I listen as the rain slows to a stop just as we would in a matter of seconds. My mom told me we were almost there and I suppose it hadn’t sunk in, but it had to come, finally the car stalled and my dad turned the key.
For the first time in as long as I can remember there was silence, complete and utter silence. My mind couldn’t wrap around the void of sound, fear gripped me like it did when I was young, but what was I afraid of? I tried to lock that thought in the cage but I couldn’t, with the fear came a loss of control. Suddenly, the beasts could rampage in my mind. It was a different fear. Something I had forgot about completely. When we moved to the city it was something I did not have to be afraid of. I am afraid of silence. It is not a fear of the lack of sound but of what that means. I was suddenly back in my old bedroom here in town. I am lying on my bed. Staring into darkness. I hear nothing. I see nothing, and worst of all I feel nothing. I feel like a black hole is swallowing me up from the inside, it's pulling away everything that is me. My stomach tightens and I jump up and slam the light switch.
I am back in my car, but the tightness in my stomach remains, the feeling of nothing remains, the bright car lights switches on when my parents open the door, I quickly replace my headphones in my ears. Sound. Where there is sound there is something. My white pasty hand comes into view as I pull on the plastic car door handle. As the door swings open darkness immediately waits for me. Threatening to grab at my soul and hold it in a white knuckle grip. A deep breath and I step out the door. My music is the only protection from nothing.
Suddenly, to my horror and without my consent, that one protection is ripped away and pulled out of my reach. I whip around and meet my mother's stony gaze.
“I am confiscating these until further notice”
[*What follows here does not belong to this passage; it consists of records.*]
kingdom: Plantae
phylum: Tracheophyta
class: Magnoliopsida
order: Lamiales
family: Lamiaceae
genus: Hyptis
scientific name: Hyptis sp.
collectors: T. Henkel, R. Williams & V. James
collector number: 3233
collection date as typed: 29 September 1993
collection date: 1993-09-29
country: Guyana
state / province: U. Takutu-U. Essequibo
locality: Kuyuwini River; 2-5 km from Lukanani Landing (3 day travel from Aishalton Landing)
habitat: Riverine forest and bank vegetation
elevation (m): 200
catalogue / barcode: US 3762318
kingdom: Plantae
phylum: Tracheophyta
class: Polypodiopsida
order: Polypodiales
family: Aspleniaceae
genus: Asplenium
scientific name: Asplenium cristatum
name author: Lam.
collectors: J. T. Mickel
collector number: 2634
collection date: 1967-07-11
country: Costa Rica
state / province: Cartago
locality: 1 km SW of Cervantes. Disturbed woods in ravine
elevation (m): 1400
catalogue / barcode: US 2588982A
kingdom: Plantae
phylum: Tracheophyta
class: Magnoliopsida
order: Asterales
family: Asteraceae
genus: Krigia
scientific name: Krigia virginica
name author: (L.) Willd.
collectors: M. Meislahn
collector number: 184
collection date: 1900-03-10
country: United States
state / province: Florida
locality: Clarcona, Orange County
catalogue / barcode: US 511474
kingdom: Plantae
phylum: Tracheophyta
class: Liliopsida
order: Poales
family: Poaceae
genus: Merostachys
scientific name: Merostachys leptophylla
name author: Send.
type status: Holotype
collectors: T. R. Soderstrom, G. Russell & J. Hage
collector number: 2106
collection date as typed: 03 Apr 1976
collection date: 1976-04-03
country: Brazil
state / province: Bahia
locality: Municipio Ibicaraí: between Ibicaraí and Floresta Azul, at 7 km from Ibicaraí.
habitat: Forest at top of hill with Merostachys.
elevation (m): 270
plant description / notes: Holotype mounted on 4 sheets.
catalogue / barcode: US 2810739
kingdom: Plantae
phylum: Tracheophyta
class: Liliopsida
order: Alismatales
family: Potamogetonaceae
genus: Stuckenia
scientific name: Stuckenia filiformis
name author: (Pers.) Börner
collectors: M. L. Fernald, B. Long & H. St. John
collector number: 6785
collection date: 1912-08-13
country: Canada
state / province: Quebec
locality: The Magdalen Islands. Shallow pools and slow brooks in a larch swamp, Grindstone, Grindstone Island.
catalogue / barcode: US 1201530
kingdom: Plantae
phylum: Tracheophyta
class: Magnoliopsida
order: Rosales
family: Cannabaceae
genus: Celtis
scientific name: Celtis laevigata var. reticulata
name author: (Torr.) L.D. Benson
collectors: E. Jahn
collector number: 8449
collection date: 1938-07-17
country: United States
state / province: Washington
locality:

And just like that, I am gone. I know I will become nothing any second now. I will be pulled away from myself. I look up and all I see is darkness, I thought there were supposed to be stars here. No. All I see is nothing, but as I watch, I begin it see them. Tiny pinpricks of light begin to grow and form in the sky. Like the reflection of the light off the raindrops they form the lights of the city. There is life. I realize that the bright light of the car temporarily darkened the stars, but they are there. They were always there, there is something there, there is no void, and what's that? I suddenly can hear the sound of crickets chirping. Trees shake and bend in the breeze, grass sways, puddles on the road ripple and splash by an unseen insect or creature. My parents’ footsteps as they walk towards the house. Sound. A whole orchestra playing a tune. The tune is different than the one the city sings but it is there all the same. I allow it to envelope me. I feel myself connect into it and I suddenly realize that my soul plays two songs, one is soothing, and calm, while the other is fast and ever moving, but they are both there and they leave no room for nothing. I am filled to the brim with sound, with sight, with life, and I have to admit, I have never felt a night so peaceful and so still.